[1] https://lore.kernel.org/all/20210922045859.2011227-3-stevensd@xxxxxxxxxx/
v2 -> v3:
- reuse logic for lazily allocating rmap
- fix allocation sizeof argument
- fix potential leak in lazy rmap failure case
v1 -> v2:
- lazily allocate gfn_track when shadow MMU is initialized, instead
of looking at cpuid
arch/x86/include/asm/kvm_host.h | 9 ++--
arch/x86/include/asm/kvm_page_track.h | 6 ++-
arch/x86/kvm/mmu.h | 16 ++++---
arch/x86/kvm/mmu/mmu.c | 61 +++++++++++++++++++++++----
arch/x86/kvm/mmu/page_track.c | 43 ++++++++++++++++++-
arch/x86/kvm/x86.c | 52 ++---------------------
6 files changed, 119 insertions(+), 68 deletions(-)
diff --git a/arch/x86/include/asm/kvm_host.h b/arch/x86/include/asm/kvm_host.h
index f8f48a7ec577..b883c863490e 100644
--- a/arch/x86/include/asm/kvm_host.h
+++ b/arch/x86/include/asm/kvm_host.h
@@ -1207,10 +1207,11 @@ struct kvm_arch {
#endif /* CONFIG_X86_64 */
/*
- * If set, rmaps have been allocated for all memslots and should be
- * allocated for any newly created or modified memslots.
+ * If set, at least one shadow root has been allocated. This flag
+ * is used as one input when determining whether certain memslot
+ * related allocations are necessary.
*/
- bool memslots_have_rmaps;
+ bool shadow_root_alloced;
#if IS_ENABLED(CONFIG_HYPERV)
hpa_t hv_root_tdp;
@@ -1935,6 +1936,6 @@ static inline int kvm_cpu_get_apicid(int mps_cpu)

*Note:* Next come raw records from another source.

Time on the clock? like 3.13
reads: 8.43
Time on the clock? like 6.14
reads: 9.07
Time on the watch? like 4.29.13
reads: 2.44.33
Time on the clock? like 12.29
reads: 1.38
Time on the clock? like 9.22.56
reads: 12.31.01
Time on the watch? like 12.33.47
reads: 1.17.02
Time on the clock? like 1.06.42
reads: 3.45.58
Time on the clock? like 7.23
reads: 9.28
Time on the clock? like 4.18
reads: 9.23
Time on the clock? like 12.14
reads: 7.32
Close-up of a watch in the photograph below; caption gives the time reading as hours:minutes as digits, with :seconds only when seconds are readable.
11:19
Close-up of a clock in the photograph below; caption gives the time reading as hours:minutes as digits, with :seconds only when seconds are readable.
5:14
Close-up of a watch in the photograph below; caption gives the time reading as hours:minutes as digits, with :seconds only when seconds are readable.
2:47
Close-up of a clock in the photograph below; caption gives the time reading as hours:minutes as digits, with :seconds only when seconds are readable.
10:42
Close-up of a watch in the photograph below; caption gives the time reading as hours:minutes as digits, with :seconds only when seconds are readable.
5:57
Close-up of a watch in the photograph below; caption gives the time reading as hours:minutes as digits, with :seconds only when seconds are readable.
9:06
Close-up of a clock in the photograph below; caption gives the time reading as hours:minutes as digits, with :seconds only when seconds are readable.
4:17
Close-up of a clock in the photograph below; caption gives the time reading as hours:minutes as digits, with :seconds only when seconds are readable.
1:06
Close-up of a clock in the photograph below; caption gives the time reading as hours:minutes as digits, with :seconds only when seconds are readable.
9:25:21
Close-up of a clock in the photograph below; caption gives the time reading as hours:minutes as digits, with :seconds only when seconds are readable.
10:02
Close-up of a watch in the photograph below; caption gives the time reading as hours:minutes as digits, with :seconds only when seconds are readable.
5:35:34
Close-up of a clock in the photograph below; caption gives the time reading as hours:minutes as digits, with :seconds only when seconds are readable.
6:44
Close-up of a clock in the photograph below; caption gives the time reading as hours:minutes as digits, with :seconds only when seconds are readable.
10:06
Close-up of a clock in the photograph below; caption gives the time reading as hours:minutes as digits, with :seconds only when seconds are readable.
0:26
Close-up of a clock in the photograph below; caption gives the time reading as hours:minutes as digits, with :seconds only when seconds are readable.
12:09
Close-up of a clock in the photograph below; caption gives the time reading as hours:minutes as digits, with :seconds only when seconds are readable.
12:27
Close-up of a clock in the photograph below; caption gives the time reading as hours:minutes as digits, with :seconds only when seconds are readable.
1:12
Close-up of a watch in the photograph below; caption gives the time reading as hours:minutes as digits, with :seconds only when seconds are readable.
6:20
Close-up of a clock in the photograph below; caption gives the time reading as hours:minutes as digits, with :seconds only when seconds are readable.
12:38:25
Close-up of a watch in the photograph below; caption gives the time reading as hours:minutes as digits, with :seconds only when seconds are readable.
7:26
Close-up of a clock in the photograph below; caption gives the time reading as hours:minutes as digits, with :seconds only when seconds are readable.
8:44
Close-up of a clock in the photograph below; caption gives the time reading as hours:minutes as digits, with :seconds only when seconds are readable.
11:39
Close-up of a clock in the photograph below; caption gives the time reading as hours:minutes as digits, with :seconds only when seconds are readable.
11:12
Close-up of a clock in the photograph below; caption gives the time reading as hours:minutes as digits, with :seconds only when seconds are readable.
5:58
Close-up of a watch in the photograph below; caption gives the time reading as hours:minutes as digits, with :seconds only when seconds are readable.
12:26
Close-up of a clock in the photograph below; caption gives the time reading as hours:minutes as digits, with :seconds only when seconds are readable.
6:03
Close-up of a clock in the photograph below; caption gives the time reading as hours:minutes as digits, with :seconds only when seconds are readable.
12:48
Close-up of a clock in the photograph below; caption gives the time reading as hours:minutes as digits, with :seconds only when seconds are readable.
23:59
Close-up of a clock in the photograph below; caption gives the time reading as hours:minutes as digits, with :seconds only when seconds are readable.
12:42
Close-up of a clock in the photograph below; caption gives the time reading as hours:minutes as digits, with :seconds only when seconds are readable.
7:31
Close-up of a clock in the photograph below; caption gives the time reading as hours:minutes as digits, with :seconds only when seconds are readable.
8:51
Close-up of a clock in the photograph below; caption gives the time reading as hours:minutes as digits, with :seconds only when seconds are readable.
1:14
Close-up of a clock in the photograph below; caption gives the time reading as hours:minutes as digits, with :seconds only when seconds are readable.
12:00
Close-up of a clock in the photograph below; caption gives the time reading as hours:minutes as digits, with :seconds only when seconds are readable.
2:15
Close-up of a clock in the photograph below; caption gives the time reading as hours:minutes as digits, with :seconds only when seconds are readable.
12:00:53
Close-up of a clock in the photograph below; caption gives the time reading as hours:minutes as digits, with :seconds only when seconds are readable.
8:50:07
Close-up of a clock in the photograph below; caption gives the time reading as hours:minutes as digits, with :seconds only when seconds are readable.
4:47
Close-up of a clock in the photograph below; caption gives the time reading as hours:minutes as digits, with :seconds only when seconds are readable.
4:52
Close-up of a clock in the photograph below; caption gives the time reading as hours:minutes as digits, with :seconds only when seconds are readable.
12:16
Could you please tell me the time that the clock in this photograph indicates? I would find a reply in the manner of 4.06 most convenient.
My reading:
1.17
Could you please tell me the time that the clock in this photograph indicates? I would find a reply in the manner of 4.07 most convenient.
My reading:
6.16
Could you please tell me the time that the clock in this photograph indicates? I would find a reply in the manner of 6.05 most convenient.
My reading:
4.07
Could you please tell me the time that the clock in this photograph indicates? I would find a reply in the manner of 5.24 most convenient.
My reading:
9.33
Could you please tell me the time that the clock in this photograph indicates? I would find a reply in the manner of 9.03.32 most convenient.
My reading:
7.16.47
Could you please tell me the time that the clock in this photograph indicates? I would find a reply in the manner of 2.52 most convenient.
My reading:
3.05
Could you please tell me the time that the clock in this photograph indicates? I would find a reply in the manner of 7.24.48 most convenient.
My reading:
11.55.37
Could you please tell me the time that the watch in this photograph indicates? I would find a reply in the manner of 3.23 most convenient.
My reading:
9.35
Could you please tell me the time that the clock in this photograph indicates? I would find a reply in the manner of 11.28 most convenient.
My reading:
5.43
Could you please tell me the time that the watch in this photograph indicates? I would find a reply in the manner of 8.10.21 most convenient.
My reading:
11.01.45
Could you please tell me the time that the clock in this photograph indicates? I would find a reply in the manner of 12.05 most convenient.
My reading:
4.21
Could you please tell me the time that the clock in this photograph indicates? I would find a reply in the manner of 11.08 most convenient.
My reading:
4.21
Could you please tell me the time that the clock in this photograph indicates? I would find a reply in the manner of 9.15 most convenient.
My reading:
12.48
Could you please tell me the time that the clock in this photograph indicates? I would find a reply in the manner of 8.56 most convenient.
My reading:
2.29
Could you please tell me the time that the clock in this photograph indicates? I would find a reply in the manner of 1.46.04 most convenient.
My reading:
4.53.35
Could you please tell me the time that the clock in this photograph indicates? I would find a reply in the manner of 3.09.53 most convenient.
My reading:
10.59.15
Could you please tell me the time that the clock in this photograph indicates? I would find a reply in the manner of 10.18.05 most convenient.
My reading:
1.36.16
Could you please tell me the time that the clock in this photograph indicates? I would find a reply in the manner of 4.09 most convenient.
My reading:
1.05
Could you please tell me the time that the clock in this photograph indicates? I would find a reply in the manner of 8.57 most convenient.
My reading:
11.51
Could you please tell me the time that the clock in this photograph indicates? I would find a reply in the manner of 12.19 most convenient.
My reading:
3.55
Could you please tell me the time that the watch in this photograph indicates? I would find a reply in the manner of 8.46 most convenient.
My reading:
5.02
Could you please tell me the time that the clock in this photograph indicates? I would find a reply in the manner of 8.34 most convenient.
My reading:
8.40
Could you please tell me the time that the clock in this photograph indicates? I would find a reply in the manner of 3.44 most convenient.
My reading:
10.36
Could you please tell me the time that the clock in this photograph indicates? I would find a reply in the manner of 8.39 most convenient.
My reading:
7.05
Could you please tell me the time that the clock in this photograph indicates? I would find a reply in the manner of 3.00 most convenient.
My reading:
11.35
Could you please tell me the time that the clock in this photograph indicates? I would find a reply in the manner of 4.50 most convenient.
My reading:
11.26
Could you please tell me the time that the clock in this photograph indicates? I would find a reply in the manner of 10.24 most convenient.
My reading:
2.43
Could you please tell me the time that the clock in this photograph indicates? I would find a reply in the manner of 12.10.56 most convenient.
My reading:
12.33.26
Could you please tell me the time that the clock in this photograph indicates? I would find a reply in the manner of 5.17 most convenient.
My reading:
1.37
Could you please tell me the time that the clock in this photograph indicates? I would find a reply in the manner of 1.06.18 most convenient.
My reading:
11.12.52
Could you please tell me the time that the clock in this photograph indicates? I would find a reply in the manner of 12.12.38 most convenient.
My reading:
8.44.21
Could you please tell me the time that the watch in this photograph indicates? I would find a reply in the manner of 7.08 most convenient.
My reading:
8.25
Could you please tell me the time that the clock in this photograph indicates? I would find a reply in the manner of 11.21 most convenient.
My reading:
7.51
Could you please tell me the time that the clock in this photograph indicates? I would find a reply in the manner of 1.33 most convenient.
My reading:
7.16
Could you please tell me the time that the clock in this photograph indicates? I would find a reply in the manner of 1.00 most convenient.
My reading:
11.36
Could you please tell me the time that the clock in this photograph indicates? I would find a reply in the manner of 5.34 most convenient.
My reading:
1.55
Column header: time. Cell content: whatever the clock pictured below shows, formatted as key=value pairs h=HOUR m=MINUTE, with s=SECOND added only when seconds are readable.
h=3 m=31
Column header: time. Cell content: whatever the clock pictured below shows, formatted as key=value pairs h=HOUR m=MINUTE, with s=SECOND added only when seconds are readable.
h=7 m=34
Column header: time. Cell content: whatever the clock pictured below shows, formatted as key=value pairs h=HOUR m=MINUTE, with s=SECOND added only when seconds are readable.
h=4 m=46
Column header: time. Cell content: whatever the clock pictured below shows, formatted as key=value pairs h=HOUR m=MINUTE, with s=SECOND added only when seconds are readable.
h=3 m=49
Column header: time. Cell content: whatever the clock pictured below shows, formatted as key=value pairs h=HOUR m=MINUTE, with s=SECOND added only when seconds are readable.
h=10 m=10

int kvm_cpu_dirty_log_size(void);
-int alloc_all_memslots_rmaps(struct kvm *kvm);
+int memslot_rmap_alloc(struct kvm_memory_slot *slot, unsigned long npages);
#endif /* _ASM_X86_KVM_HOST_H */
diff --git a/arch/x86/include/asm/kvm_page_track.h b/arch/x86/include/asm/kvm_page_track.h
index 87bd6025d91d..56bf01c6fc8e 100644
--- a/arch/x86/include/asm/kvm_page_track.h
+++ b/arch/x86/include/asm/kvm_page_track.h
@@ -49,8 +49,12 @@ struct kvm_page_track_notifier_node {
void kvm_page_track_init(struct kvm *kvm);
void kvm_page_track_cleanup(struct kvm *kvm);
+bool kvm_page_track_write_tracking_enabled(struct kvm *kvm);
+int kvm_page_track_write_tracking_alloc(struct kvm_memory_slot *slot);
+
void kvm_page_track_free_memslot(struct kvm_memory_slot *slot);
-int kvm_page_track_create_memslot(struct kvm_memory_slot *slot,
+int kvm_page_track_create_memslot(struct kvm *kvm,
+ struct kvm_memory_slot *slot,
unsigned long npages);
void kvm_slot_page_track_add_page(struct kvm *kvm,
diff --git a/arch/x86/kvm/mmu.h b/arch/x86/kvm/mmu.h
index e9688a9f7b57..e36c883c907b 100644
--- a/arch/x86/kvm/mmu.h
+++ b/arch/x86/kvm/mmu.h
@@ -230,14 +230,20 @@ int kvm_arch_write_log_dirty(struct kvm_vcpu *vcpu);
int kvm_mmu_post_init_vm(struct kvm *kvm);
void kvm_mmu_pre_destroy_vm(struct kvm *kvm);
-static inline bool kvm_memslots_have_rmaps(struct kvm *kvm)
+static inline bool kvm_shadow_root_alloced(struct kvm *kvm)
{
/*
- * Read memslot_have_rmaps before rmap pointers. Hence, threads reading
- * memslots_have_rmaps in any lock context are guaranteed to see the
- * pointers. Pairs with smp_store_release in alloc_all_memslots_rmaps.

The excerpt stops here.